◆ **TRY IT**
All the data below goes into the copy word for word, but the pictures don't.

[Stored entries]
• • • •
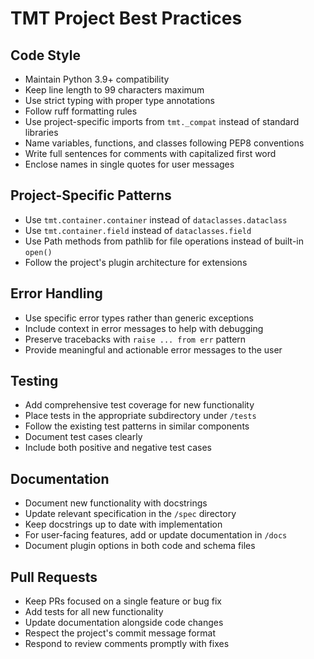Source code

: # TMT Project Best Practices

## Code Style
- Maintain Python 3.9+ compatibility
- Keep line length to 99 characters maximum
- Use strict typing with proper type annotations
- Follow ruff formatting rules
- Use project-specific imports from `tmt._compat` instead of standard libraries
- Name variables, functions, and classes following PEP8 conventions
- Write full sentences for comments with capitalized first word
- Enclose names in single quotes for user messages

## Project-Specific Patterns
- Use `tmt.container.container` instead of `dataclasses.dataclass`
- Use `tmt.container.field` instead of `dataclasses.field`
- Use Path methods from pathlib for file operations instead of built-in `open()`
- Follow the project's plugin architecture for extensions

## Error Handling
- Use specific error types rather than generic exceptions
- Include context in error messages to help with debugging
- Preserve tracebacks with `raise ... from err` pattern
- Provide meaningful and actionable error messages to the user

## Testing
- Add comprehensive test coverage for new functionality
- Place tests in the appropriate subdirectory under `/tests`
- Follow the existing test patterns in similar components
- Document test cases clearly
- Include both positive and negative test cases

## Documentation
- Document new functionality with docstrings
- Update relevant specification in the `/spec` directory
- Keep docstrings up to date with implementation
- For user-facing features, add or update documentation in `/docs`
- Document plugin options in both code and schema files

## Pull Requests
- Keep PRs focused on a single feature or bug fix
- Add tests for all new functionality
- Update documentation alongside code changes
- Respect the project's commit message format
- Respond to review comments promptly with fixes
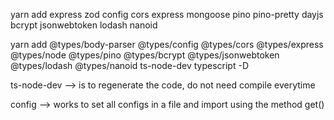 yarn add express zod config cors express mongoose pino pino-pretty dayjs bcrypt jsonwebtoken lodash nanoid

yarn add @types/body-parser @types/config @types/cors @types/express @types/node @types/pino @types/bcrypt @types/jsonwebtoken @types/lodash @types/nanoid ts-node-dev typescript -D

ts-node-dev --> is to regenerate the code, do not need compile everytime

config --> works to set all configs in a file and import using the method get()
• • • •
◆ **ANSWER TO THIS TASK**
Source code

: # TMT Project Best Practices

## Code Style
- Maintain Python 3.9+ compatibility
- Keep line length to 99 characters maximum
- Use strict typing with proper type annotations
- Follow ruff formatting rules
- Use project-specific imports from `tmt._compat` instead of standard libraries
- Name variables, functions, and classes following PEP8 conventions
- Write full sentences for comments with capitalized first word
- Enclose names in single quotes for user messages

## Project-Specific Patterns
- Use `tmt.container.container` instead of `dataclasses.dataclass`
- Use `tmt.container.field` instead of `dataclasses.field`
- Use Path methods from pathlib for file operations instead of built-in `open()`
- Follow the project's plugin architecture for extensions

## Error Handling
- Use specific error types rather than generic exceptions
- Include context in error messages to help with debugging
- Preserve tracebacks with `raise ... from err` pattern
- Provide meaningful and actionable error messages to the user

## Testing
- Add comprehensive test coverage for new functionality
- Place tests in the appropriate subdirectory under `/tests`
- Follow the existing test patterns in similar components
- Document test cases clearly
- Include both positive and negative test cases

## Documentation
- Document new functionality with docstrings
- Update relevant specification in the `/spec` directory
- Keep docstrings up to date with implementation
- For user-facing features, add or update documentation in `/docs`
- Document plugin options in both code and schema files

## Pull Requests
- Keep PRs focused on a single feature or bug fix
- Add tests for all new functionality
- Update documentation alongside code changes
- Respect the project's commit message format
- Respond to review comments promptly with fixes
 yarn add express zod config cors express mongoose pino pino-pretty dayjs bcrypt jsonwebtoken lodash nanoid

yarn add @types/body-parser @types/config @types/cors @types/express @types/node @types/pino @types/bcrypt @types/jsonwebtoken @types/lodash @types/nanoid ts-node-dev typescript -D

ts-node-dev --> is to regenerate the code, do not need compile everytime

config --> works to set all configs in a file and import using the method get()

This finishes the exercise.